Axolotls are strictly aquatic salamander-type-thing, and Ralphie hates moving prey (he's so lazy he won't bother with nightcrawlers) so even if a frog were to fall into the water, I really don't think he'd be any kind of a threat. They also have poor eyesight.

My main concern is temperature. Axolotls prefer their water on the cooler side, and I know darts like it hot and sticky. In the past i've used a small heater in the false bottom to raise humidity and warm the viv. In a viv that's in the 80s, would the water temperature stay low enough? Like around the low 70s? And would the water being that cool significantly effect humidty and air temperature? 

Any suggestions would be really great. I think it's a pretty cool idea, but the overall health and happiness of the animals is of course my utmost priority. 

-Angie


----------



## bluedart (Sep 5, 2005)

Angieownsbatman said:


> My main concern is temperature. Axolotls prefer their water on the cooler side, and I know darts like it hot and sticky. In the past i've used a small heater in the false bottom to raise humidity and warm the viv. In a viv that's in the 80s, would the water temperature stay low enough? Like around the low 70s? And would the water being that cool significantly effect humidty and air temperature?


Your temperature comment threw up a red flag for me immediately. Most darts, save pumilio, prefer their temps in the mid 70's. Anything higher is a major concern. I would definantly stay away from using a heater this time. As to combining the Axolotl and darts, I'm afraid I can't be much help there. But, here are some things to take into consideration as to what the water quality will be like:
~Depending on the substrate you use, chances are good that the water will be full of tanins, and look a bit like tea
~The water will also be full of nitrates, because frog poop, dead feeders, etc. will runoff into the waterfeature when you mist. 
~The frogs will be stressed out all the time if you have to constantly change the water by hand

Just a few things to think about. But, I certainly hope you can pull it off, and I hope you post pics as you go along! Good luck-


----------



## glowfrog (May 3, 2006)

I think that combining darts with your axolotl is not a good idea. Your axolotl may not often take moving prey, but it is a carnivore by nature, and if your darts like to hang out in and around the water like mine do, it's only a matter of time until the axolotl realizes they are prey items.

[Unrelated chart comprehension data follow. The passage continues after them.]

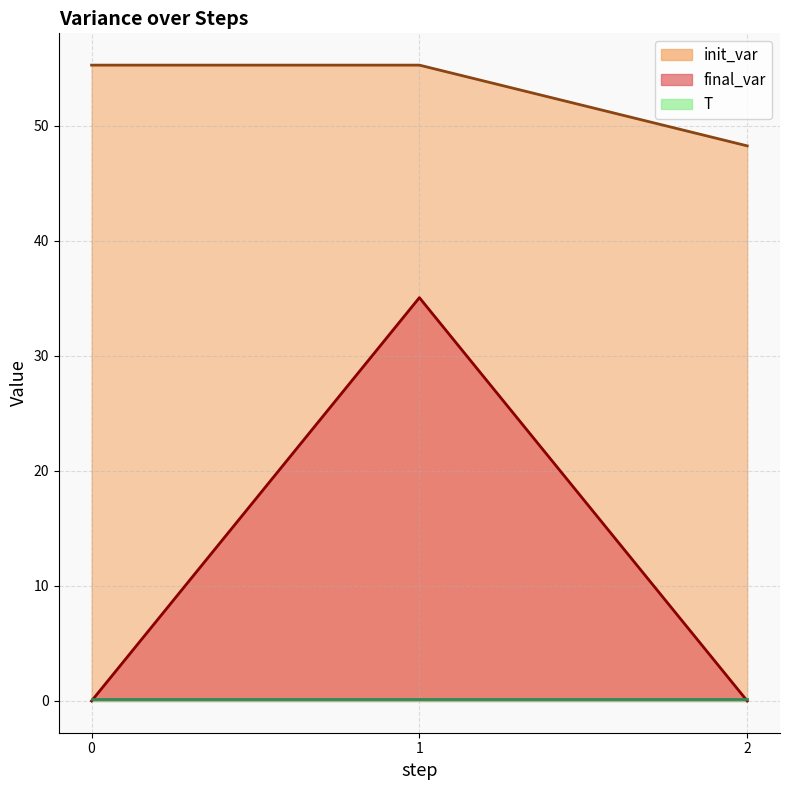

Between 0 and 2, which series saw the biggest shift?

init_var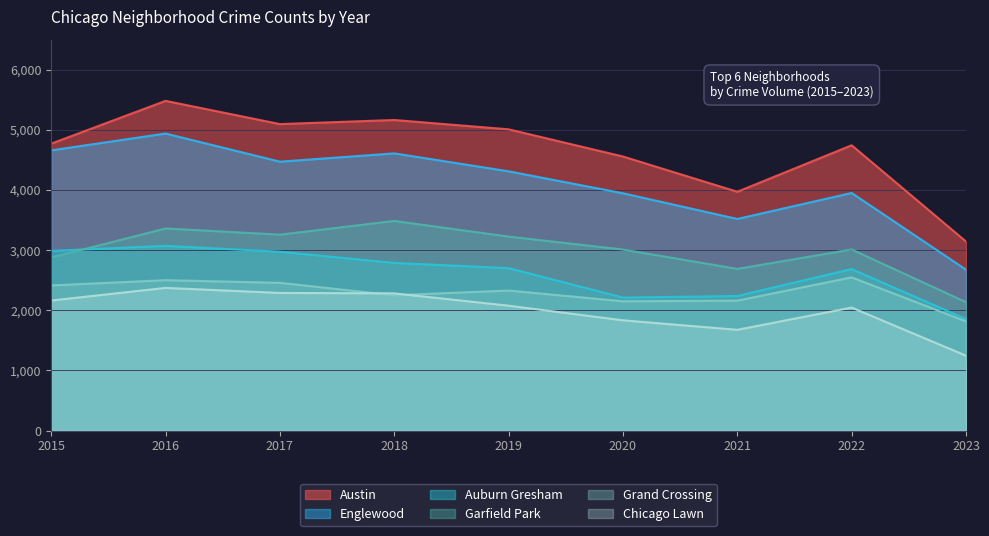

What is the total value across all series at 2023?

12867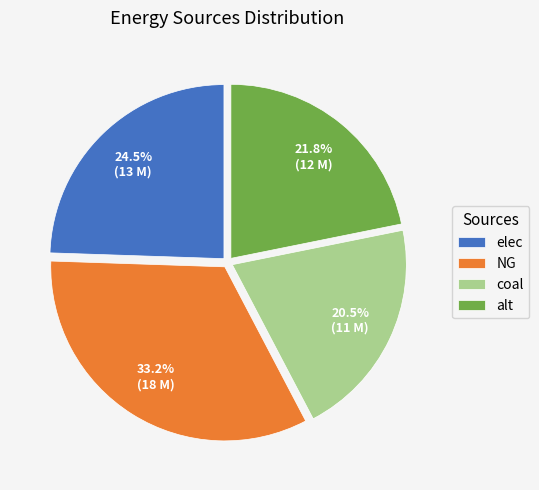

To the nearest percent, what is the difference between the coal and NG slice percentages?

13%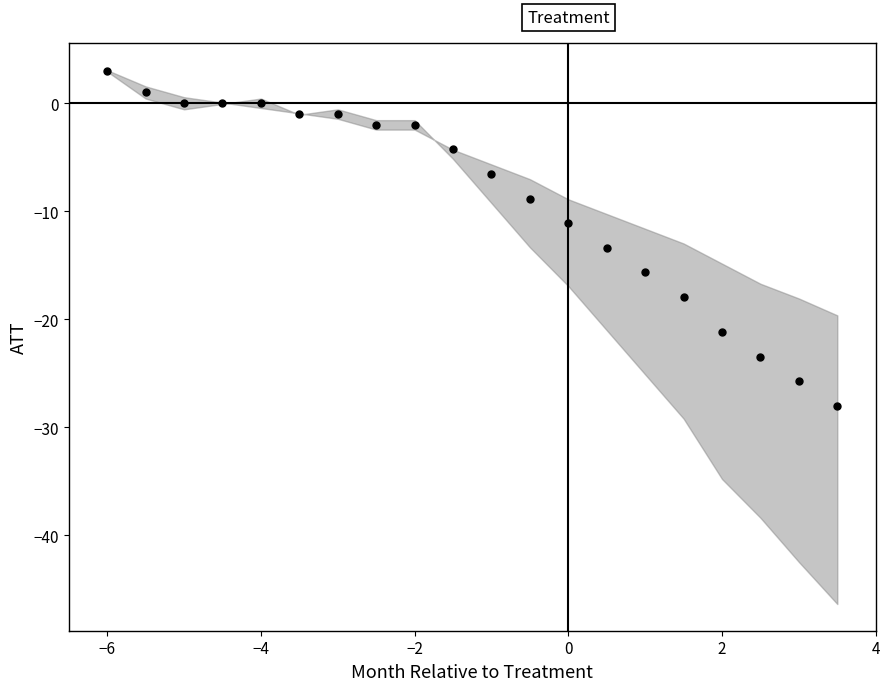

What is the range of X values (max minus min)?

9.5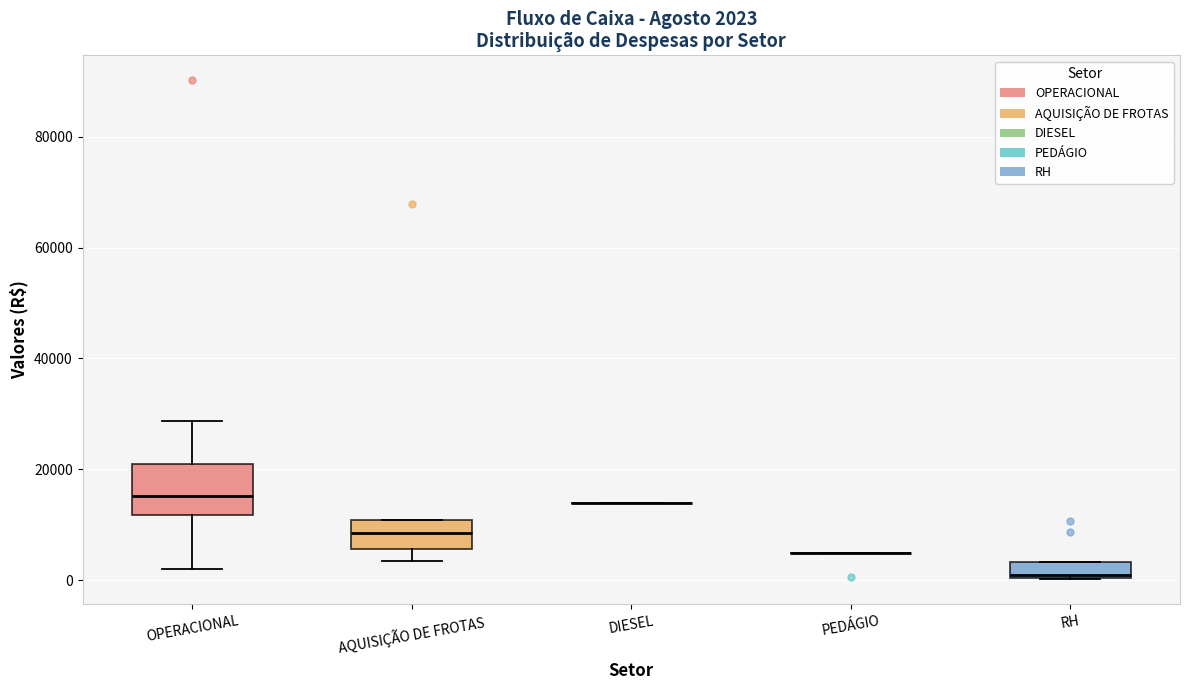

Which box is the tallest, from its lower edge to its upper edge?

OPERACIONAL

Another consideration would be the adult size of the axolotl, which could be 14-18 inches. You'd need a very big paludarium to allow enough space for an adult axolotl and darts, if you were willing to take such a big risk with the lives of your frogs.

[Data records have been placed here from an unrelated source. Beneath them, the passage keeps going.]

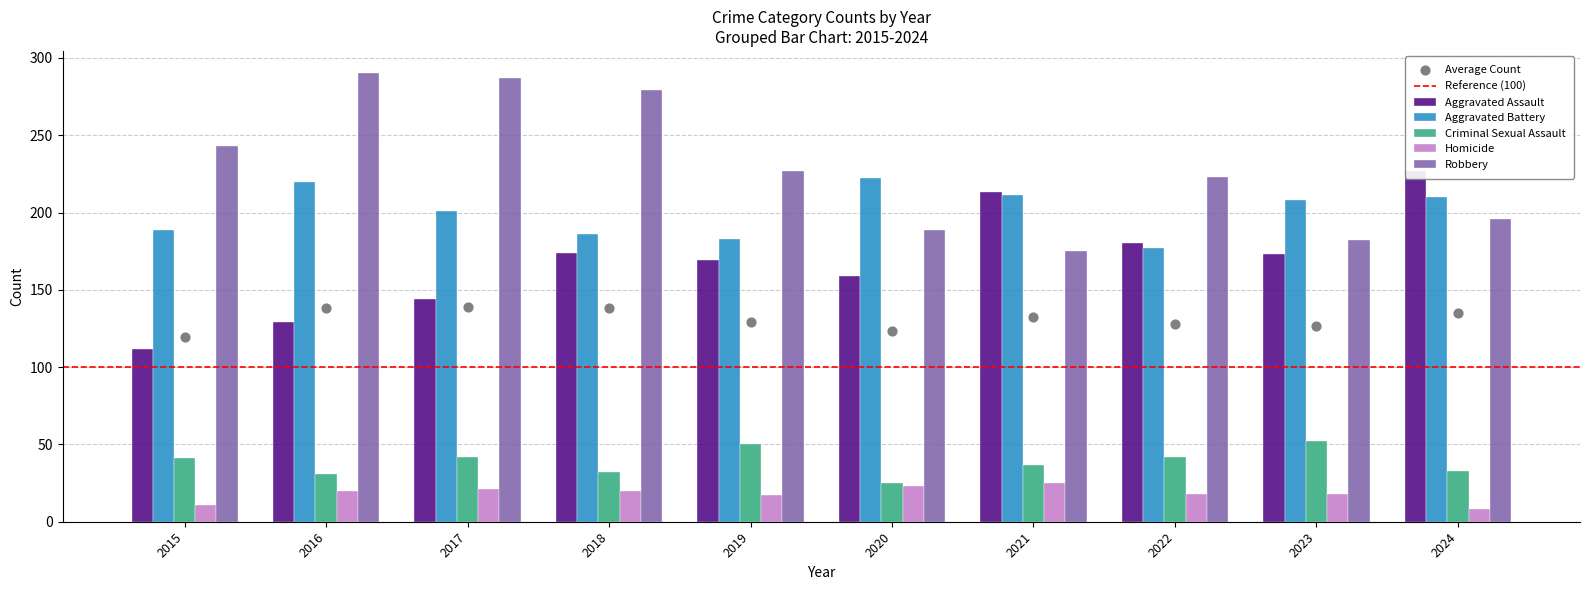

Which series has the largest total across all categories?

Robbery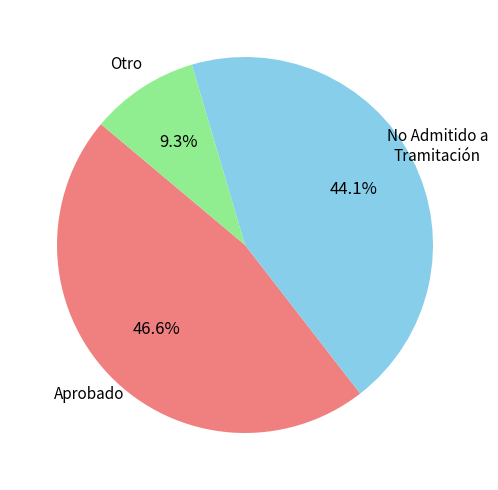

To the nearest percent, what is the difference between the largest and smallest slice percentages?

37%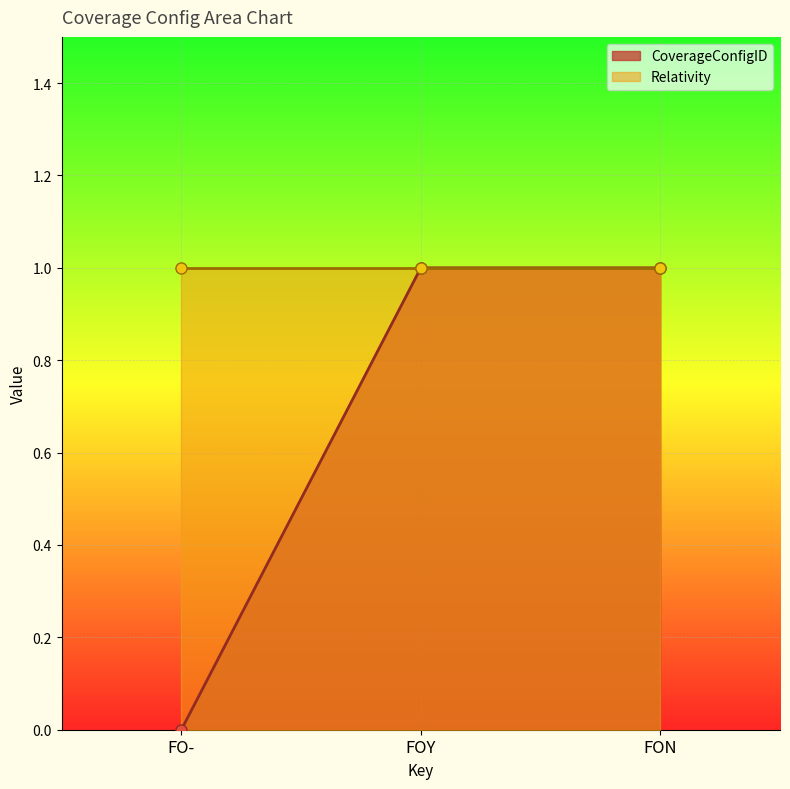

List the labels in order of value, smallest first.

FO-, FOY, FON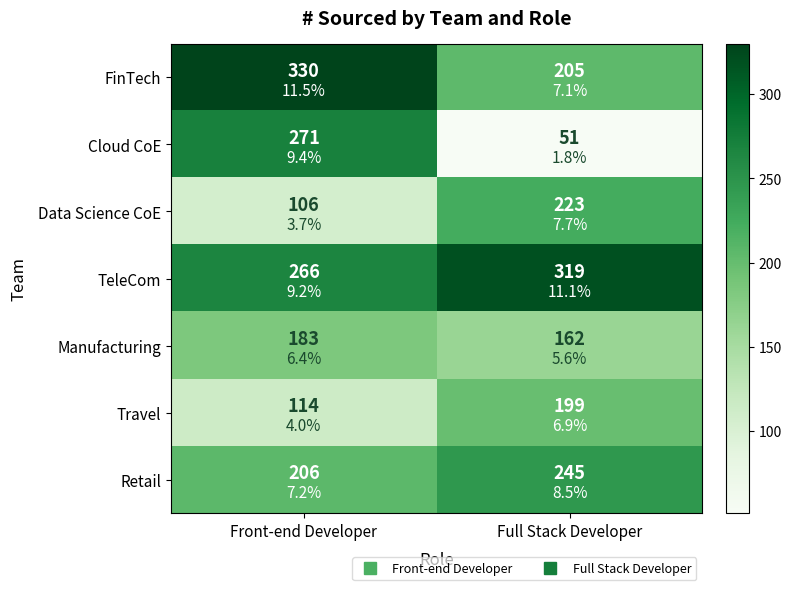

Rank the series at Full Stack Developer from highest to lowest value.

TeleCom, Retail, Data Science CoE, FinTech, Travel, Manufacturing, Cloud CoE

Good luck with whatever you decide to do.



~Steph


----------



## Michael Shrom (May 20, 2004)

I'm not much of a fan of mixing species. I'd think the axolotl would do best in much cooler water than the dart frogs tank. The axolotls will put off a lot of waste and needs some kind of good bio filter. If you want a mixed tank with salamanders and frogs something like some type of Cynops might do better.


----------



## Angieownsbatman (Jul 30, 2004)

too many negative variables than good....i think i'll just keep Ralphie in what he's doing well in now, lol because i'm just about finished with the brunt of the building of a pretty cool viv for darts that I started earlier today. Thanks for the feedback, everyone. I appreciate it.


----------